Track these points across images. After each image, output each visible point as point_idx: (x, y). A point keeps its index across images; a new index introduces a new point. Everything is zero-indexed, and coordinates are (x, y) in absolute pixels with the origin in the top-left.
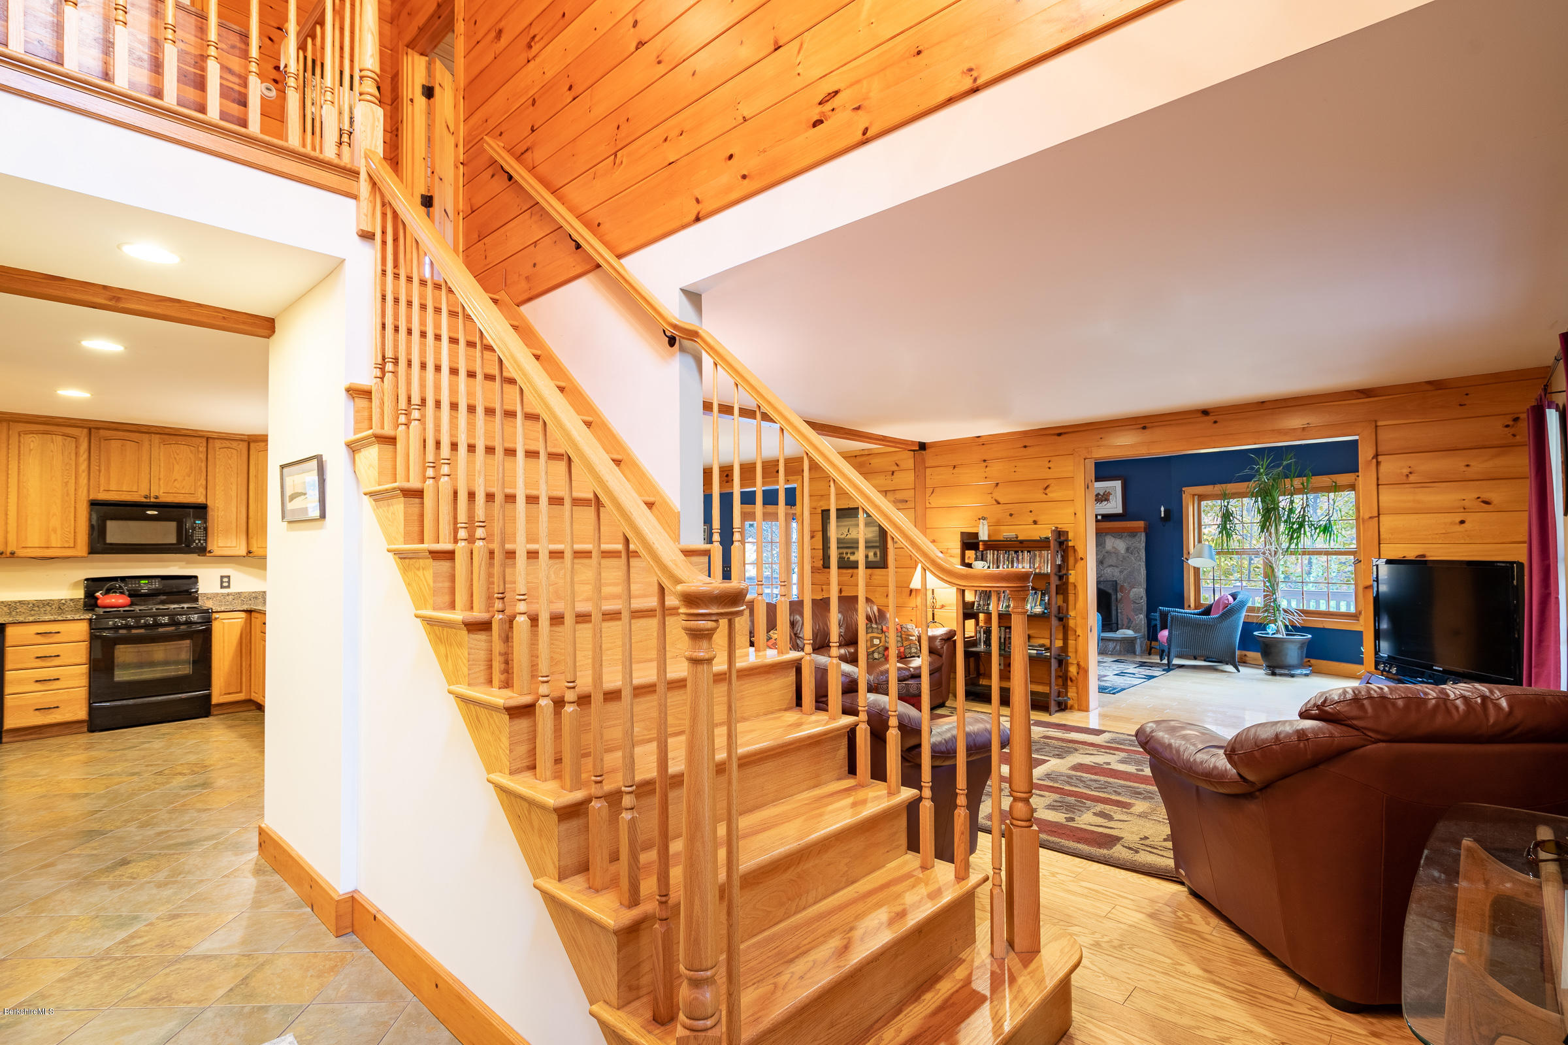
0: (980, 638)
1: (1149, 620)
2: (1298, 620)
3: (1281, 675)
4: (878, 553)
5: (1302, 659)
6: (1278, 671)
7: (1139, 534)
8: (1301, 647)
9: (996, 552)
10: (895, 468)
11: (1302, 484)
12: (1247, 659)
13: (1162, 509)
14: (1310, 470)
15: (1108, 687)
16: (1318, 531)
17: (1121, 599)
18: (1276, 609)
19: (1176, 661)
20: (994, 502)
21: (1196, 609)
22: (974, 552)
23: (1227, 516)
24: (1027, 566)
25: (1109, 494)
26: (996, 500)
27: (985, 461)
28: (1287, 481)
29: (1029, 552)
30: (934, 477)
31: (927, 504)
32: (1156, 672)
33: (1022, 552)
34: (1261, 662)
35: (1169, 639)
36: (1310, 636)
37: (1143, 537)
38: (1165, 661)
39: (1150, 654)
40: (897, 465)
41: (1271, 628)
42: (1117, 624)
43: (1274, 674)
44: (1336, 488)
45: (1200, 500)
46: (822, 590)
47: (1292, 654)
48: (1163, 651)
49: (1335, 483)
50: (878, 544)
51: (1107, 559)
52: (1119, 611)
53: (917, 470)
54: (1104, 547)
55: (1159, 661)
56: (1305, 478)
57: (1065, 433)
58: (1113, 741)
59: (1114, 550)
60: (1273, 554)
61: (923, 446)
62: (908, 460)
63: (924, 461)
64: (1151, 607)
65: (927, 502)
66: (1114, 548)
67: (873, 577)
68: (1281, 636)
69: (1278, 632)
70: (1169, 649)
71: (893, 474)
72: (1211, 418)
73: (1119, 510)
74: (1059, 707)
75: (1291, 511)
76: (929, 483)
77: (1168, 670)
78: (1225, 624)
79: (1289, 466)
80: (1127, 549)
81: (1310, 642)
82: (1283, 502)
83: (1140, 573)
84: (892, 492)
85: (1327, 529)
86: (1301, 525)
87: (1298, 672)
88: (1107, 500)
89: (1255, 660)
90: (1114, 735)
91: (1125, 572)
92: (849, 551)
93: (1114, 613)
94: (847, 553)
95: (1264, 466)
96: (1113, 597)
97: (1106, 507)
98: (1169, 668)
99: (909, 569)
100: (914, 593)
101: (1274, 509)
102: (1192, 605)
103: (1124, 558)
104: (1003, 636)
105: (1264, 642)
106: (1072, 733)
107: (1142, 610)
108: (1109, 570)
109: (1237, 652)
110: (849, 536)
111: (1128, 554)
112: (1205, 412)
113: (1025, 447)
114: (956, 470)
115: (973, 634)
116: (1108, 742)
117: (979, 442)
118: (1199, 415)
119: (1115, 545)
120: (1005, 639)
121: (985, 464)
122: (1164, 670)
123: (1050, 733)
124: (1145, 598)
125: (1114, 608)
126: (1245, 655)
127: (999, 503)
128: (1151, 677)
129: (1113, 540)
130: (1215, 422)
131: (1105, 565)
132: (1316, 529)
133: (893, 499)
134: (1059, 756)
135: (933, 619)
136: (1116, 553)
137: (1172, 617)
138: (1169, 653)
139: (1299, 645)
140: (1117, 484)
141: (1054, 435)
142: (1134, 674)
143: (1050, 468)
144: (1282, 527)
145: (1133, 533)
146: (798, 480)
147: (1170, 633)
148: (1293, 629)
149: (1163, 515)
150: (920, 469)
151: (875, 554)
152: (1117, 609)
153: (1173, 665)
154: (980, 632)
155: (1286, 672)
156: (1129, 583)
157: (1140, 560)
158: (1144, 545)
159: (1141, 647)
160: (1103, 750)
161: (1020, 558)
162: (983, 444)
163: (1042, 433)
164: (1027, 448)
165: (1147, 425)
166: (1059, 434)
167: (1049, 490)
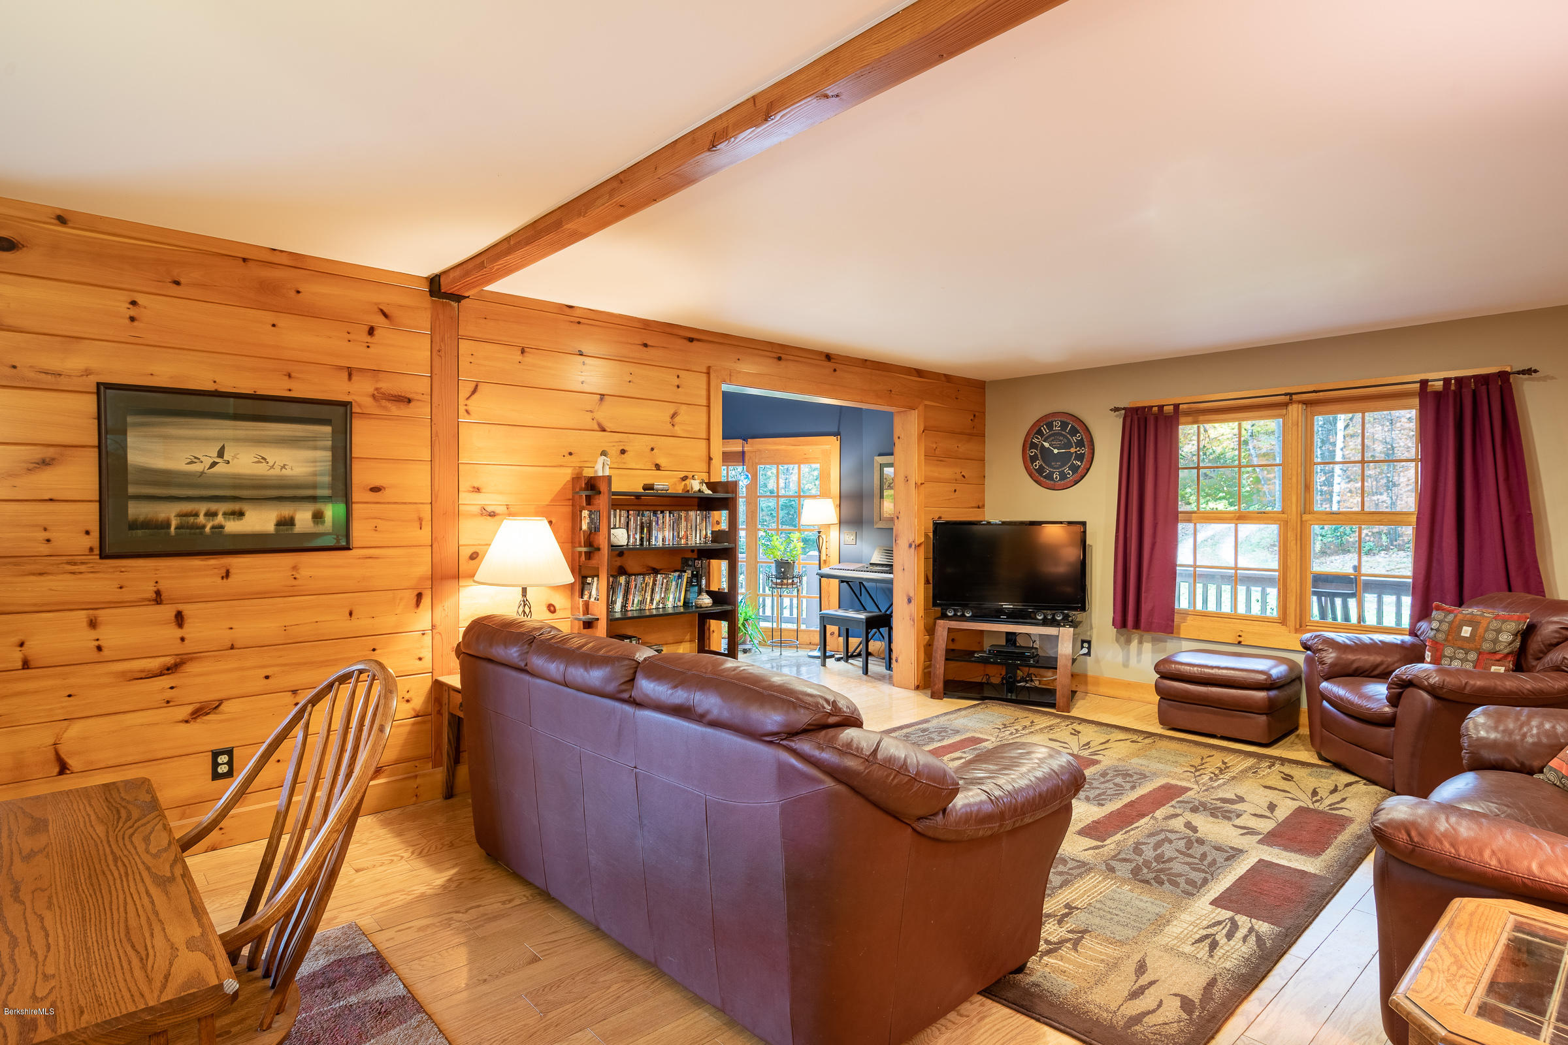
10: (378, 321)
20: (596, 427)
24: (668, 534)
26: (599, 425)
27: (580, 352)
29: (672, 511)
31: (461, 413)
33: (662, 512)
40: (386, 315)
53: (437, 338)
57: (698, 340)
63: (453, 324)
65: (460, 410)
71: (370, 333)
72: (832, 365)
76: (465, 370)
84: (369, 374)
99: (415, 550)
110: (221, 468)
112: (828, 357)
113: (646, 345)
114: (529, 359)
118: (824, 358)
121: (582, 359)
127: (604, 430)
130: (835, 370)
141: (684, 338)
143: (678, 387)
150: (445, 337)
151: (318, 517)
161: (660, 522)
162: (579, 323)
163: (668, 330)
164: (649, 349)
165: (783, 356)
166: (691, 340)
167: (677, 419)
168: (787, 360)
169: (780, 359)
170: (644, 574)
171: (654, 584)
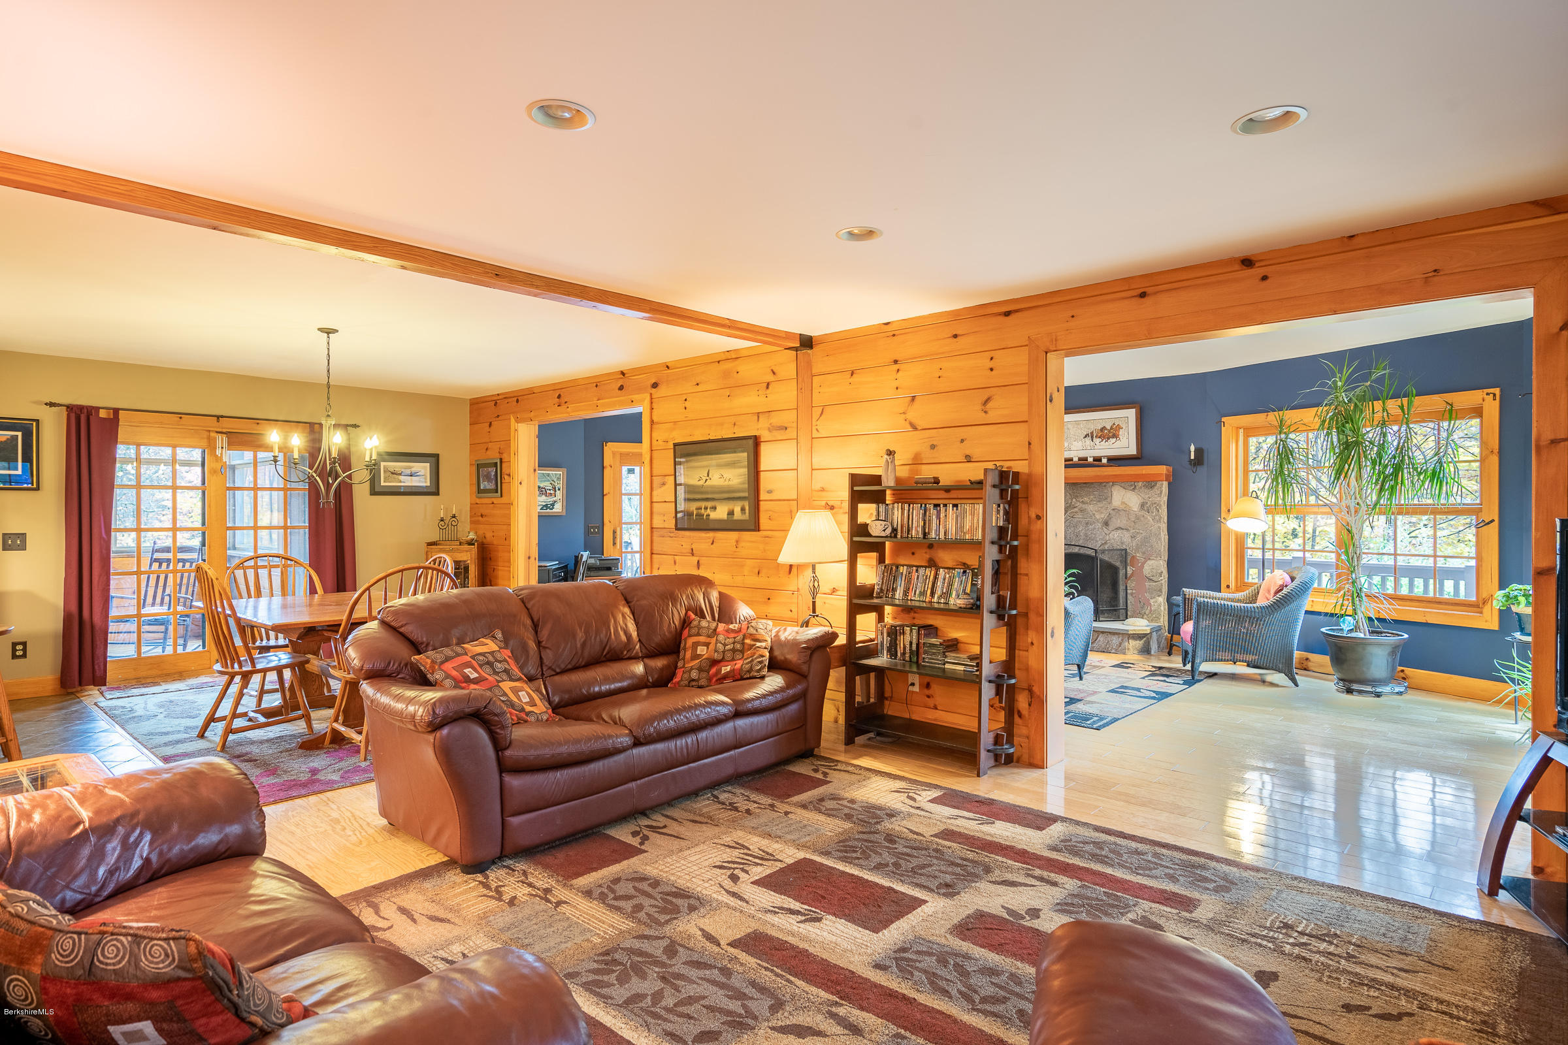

Task objective: Using the records above, restate word for word the lines from the one with "69: (1278, 632)" through the one with "86: (1301, 525)", both included.

Reply to the exercise:
69: (1278, 632)
70: (1169, 649)
71: (893, 474)
72: (1211, 418)
73: (1119, 510)
74: (1059, 707)
75: (1291, 511)
76: (929, 483)
77: (1168, 670)
78: (1225, 624)
79: (1289, 466)
80: (1127, 549)
81: (1310, 642)
82: (1283, 502)
83: (1140, 573)
84: (892, 492)
85: (1327, 529)
86: (1301, 525)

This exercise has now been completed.